Greenleigh noted how the data in the THOR project present a unique way to tell stories. Data scientists affiliated with the effort began looking at historical events in the theaters of war that could be associated with the data. For example, within the Vietnam data set is Sen. John McCain's downed flight that led to his capture as a prisoner of war.
"That is extraordinary," Greenleigh said. "I've never had this experience with data before, to know a story and look for it in a massive data set and be able to see all the aspects represented in front of you."
In terms of actionable information and usefulness from the Pentagon's perspective, Lazzeri said some of the next steps are to release more strategic data such as acquisition, logistics, procurement, budget and manufacturing data, to name a few.
"There's a number of data sets that will be more useful throughout the military to be able to take a look at the raw data in certain areas, and that will help them solve some of those complex problems," she said. The data could also be used from an education and planning perspective when viewing how targeting evolved from World War II to through precision munitions and to today; the Pentagon has tried to take more extraordinary measure to protect civilians, even amending its Law of War Manual to afford greater protection.
From a non-military perspective, Greenleigh said researchers could study weather patterns dating back to World War I, given that robust records of weather are necessary when flying.
"That was something that was personally interesting for me was looking at all the weather events across these theaters of war," he said.
This initial data set was really experimental, Lazzeri said, to see if DDS could spark interest in open data.
"We don't have a budget. DDS is not looking to launch a robust open data program. We're hoping there are other areas where we can feed this info into parts of DoD and the services to help them put their data online," she said. "We put it out there without a plan for how it will be used with the notion that researchers can take it where ever it can go."

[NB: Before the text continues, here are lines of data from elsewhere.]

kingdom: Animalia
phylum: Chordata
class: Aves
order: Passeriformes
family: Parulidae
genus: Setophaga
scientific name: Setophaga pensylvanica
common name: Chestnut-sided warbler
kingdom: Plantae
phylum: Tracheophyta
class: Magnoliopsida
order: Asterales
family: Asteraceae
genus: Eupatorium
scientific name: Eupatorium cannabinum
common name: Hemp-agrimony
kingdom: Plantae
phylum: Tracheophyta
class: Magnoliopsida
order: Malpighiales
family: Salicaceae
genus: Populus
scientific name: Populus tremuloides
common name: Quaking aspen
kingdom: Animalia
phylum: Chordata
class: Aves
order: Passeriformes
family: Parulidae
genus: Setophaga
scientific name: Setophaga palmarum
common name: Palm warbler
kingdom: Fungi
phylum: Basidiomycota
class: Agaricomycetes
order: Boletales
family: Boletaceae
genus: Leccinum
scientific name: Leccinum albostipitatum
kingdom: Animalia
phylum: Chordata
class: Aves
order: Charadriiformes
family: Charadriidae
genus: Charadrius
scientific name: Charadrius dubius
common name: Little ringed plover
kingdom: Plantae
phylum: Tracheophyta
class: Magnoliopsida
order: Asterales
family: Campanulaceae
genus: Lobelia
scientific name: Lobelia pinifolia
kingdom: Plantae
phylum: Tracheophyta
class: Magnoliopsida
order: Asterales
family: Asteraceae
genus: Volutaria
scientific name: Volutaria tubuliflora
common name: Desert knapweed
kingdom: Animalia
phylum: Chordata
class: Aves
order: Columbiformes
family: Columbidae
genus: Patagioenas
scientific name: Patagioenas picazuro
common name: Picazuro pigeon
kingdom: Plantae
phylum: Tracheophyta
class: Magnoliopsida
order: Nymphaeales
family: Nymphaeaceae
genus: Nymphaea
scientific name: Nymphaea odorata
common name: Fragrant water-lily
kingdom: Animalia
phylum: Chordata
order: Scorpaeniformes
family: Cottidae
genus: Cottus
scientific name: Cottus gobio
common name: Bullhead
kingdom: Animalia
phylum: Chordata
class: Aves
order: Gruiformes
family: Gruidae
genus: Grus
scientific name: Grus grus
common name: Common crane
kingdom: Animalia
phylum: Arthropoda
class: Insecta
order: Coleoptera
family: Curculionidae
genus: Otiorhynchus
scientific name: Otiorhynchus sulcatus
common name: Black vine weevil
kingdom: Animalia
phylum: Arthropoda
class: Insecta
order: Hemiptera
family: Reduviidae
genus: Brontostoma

Stringent requirements are also in place to secure the database from potential intrusions. Data can only be changed by contributors, and there are strict standards even for that, Greenleigh said. Greenleigh also expressed doubt regarding the possibility of the data being manipulated or used for malicious purposes. The data links back directly to the source and lives on Data.mil as well as Data.world, he said. That means if data was ever to be changed and rereleased, it can be compared to the original source.